[Records excerpted from a collection]
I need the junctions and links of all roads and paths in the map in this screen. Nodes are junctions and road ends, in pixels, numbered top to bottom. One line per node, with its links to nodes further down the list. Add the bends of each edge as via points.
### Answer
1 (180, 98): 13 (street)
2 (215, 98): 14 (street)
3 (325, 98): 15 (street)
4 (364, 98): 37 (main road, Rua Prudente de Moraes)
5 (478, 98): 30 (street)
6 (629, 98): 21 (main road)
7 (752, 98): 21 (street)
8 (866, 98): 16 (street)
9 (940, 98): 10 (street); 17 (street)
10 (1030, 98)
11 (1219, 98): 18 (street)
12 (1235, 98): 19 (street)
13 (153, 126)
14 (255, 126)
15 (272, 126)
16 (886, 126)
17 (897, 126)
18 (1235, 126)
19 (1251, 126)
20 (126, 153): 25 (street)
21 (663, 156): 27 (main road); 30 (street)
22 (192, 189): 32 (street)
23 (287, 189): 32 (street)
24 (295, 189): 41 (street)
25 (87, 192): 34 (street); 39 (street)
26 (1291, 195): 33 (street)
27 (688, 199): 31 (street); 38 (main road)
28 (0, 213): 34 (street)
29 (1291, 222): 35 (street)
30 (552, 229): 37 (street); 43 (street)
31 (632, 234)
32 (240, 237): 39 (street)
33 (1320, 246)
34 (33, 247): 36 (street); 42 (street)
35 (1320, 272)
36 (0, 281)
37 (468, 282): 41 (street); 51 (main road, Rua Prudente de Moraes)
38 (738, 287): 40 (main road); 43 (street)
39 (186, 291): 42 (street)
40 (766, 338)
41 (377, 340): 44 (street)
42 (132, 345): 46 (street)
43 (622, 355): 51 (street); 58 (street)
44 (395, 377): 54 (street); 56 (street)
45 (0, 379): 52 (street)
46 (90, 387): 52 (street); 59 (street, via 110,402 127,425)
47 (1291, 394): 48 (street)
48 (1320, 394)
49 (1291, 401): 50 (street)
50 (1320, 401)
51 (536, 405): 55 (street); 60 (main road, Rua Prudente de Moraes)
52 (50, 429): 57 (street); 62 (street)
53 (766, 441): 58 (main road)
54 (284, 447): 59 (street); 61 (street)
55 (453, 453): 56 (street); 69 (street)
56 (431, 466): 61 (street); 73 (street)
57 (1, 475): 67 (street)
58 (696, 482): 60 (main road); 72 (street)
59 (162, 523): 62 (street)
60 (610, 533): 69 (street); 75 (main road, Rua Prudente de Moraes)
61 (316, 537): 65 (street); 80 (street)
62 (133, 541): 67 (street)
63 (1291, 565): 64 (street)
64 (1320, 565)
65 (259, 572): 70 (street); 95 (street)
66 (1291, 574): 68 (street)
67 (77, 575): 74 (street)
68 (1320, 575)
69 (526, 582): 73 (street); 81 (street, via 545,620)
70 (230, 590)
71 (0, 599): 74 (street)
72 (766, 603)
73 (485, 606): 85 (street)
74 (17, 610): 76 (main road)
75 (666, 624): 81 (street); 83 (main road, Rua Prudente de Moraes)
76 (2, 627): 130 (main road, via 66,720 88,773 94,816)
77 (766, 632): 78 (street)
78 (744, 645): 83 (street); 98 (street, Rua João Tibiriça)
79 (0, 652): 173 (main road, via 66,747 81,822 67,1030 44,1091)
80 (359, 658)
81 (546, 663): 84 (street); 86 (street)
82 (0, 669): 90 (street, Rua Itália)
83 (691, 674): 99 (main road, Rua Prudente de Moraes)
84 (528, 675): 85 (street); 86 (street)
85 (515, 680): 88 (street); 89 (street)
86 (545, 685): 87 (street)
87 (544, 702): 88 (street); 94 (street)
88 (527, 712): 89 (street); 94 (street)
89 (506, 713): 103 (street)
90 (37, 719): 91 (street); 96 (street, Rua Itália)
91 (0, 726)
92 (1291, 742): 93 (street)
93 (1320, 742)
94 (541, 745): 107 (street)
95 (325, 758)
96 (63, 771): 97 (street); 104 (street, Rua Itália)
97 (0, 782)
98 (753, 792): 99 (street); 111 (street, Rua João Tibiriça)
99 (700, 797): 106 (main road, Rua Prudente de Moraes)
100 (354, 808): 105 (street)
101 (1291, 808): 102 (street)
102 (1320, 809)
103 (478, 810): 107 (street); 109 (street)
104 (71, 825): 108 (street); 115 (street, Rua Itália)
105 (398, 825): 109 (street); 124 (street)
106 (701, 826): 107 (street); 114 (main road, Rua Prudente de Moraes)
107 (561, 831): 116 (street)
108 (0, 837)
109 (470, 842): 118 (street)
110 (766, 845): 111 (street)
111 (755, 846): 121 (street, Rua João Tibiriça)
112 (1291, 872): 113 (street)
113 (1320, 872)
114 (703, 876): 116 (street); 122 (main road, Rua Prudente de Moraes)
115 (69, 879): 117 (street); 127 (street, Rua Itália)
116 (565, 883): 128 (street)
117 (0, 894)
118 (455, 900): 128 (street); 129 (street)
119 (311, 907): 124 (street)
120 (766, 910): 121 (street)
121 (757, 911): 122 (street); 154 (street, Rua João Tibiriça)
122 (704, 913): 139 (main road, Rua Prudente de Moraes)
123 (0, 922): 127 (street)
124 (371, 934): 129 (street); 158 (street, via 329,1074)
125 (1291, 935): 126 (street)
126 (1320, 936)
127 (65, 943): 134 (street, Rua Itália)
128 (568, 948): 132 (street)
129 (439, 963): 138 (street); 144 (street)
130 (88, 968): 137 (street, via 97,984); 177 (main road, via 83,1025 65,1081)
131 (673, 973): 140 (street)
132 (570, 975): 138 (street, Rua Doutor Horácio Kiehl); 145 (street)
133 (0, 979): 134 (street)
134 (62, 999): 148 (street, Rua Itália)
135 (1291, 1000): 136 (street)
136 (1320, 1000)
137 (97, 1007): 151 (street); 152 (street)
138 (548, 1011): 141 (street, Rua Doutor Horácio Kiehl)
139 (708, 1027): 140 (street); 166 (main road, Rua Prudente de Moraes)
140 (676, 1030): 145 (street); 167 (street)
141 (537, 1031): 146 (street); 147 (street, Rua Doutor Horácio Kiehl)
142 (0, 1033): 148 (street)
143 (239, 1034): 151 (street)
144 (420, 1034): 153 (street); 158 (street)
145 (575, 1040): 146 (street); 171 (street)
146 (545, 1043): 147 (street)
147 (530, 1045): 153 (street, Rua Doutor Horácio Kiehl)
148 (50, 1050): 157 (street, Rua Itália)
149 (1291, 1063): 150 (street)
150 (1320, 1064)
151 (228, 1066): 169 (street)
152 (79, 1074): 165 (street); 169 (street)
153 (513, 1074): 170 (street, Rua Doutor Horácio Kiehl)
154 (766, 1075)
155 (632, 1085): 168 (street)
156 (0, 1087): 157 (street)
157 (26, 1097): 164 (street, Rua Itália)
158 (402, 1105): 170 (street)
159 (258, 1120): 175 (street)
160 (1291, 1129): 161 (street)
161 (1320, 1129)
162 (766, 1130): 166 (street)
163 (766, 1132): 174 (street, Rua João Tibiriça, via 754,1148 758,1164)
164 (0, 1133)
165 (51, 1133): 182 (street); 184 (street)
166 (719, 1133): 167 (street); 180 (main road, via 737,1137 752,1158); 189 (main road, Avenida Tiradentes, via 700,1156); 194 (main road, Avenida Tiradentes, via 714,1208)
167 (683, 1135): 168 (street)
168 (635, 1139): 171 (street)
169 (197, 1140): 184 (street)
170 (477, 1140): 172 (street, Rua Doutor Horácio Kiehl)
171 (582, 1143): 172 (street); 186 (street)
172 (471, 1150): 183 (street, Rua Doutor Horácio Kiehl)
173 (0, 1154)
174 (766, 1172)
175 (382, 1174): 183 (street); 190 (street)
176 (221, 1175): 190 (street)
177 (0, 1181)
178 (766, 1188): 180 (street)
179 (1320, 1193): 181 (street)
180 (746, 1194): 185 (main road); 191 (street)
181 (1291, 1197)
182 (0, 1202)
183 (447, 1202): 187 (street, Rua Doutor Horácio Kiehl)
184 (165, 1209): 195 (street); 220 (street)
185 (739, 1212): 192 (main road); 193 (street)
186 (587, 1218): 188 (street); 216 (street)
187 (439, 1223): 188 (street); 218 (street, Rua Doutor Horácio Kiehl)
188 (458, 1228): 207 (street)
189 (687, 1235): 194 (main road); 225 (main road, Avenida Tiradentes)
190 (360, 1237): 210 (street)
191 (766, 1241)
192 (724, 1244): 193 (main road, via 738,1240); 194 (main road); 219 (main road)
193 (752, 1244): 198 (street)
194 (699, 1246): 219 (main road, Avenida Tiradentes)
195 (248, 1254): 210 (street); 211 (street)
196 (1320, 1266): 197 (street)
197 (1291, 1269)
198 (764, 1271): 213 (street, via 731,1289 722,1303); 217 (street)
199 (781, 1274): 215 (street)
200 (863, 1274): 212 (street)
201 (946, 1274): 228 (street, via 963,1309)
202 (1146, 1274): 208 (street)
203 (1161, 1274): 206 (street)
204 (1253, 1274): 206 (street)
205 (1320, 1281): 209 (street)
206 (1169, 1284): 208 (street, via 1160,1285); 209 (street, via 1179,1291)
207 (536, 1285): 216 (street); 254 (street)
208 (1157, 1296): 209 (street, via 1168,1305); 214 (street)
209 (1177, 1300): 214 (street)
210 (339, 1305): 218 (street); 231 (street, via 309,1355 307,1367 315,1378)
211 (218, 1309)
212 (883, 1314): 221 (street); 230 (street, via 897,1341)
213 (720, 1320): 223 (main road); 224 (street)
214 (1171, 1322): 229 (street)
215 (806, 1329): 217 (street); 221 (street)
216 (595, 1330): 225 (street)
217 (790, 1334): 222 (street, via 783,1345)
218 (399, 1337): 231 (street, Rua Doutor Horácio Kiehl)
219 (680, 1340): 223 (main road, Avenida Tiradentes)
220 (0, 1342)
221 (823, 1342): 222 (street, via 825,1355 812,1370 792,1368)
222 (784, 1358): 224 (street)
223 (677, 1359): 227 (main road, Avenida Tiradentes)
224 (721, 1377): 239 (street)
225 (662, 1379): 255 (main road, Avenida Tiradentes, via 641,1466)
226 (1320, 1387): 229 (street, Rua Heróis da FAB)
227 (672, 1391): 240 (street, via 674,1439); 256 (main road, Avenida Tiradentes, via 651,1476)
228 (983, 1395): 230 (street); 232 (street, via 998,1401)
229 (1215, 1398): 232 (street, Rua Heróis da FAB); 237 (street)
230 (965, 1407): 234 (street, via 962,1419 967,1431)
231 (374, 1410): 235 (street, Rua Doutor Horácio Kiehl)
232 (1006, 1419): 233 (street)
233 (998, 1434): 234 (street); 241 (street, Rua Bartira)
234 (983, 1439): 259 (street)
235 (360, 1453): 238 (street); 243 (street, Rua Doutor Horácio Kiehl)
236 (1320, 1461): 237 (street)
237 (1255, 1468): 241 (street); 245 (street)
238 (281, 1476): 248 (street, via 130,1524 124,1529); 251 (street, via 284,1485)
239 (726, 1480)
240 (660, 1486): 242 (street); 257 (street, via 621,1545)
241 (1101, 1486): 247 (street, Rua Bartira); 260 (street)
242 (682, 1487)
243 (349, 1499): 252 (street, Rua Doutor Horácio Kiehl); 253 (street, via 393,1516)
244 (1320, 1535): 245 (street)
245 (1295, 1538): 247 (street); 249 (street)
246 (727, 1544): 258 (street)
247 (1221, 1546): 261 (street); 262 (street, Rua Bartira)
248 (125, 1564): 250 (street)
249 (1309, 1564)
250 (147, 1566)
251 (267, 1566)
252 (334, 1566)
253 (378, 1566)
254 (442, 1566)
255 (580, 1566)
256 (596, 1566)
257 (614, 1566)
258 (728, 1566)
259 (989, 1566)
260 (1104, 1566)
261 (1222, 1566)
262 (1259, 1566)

◆ **Task instructions**
Across the records above, how many lines contain the word "João"? Give the number by itself.

◆ **Result for this task**
5